(READING TEXT)

---------------

# How long does it take to get your driving license in Victoria?



## hibiya

I have both Japanese and US driving licenses for more than 5 years now. And according to VicRoads, both countries are recognized countries and I don't need any test for converting and achieving a "Victorian Driving Licence". 

My question is how long does it take to receive your licence once you apply at a VicRoads office. Do you receive it right away or does it take some time for them to process it and send it by mail? If so how many days does it take to receive the driving license?

By the way, I like "licence" with C. It is kinda cute.


----------



## Rigs

If you have held a full license for 5 years and are over 25 years old make an appointment at a Vic Roads licensing office. www.vicroads.vic.gov.au. Take your current overseas license your passport, visa, ID pay the fee they will issue you with a receipt you can drive on until you receive your plastic license in the mail.


----------



## hibiya

Rigs,
Thanks for the email. I tried to make an online appointment but it seems they only have two sections for "L"s and "P"s. I didn't find any section for converting overseas licenses.

---------------

(THE TASKS)
1. Transcribe the rows from the line containing "red rectangle: rotated 16 degrees clockwise" through the final row, both ends included, and omit the pictures.
2. Write the next part of the forum thread about getting a Victorian driving license.

---------------

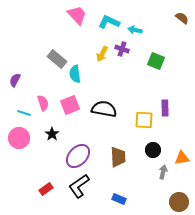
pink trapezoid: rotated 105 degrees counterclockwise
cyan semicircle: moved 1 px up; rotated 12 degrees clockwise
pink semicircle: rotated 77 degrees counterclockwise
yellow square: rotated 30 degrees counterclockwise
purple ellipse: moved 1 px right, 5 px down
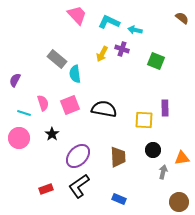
red rectangle: rotated 16 degrees clockwise
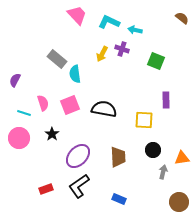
purple rectangle: moved 1 px right, 8 px up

---------------

(TASK-BY-TASK OUTPUTS)
1.
red rectangle: rotated 16 degrees clockwise
purple rectangle: moved 1 px right, 8 px up

2.
----------



## Rigs

You may have to attend a vic roads office in person. Make sure you take all your ID documents


----------



## annam

I called up VicRoads and booked a time and took all the requested docs with me. Took 3 working days and the vic license arrived in the mail.


----------



## Rigs

Great, safe driving


----------



## Amparo1

annam said:


> I called up VicRoads and booked a time and took all the requested docs with me. Took 3 working days and the vic license arrived in the mail.


Annam, what documents did you have to bring with you to get Vic's DL? I've got my Australian PR visa, and would like to apply for Vic DL based on the valid California license.


----------



## annam

Hey Amparo1, I took my current passport and my overseas driving license, that's it ... the hardest part was to decide for how many years I wanted to have the Vic license, oh and they took a picture at VicRoads.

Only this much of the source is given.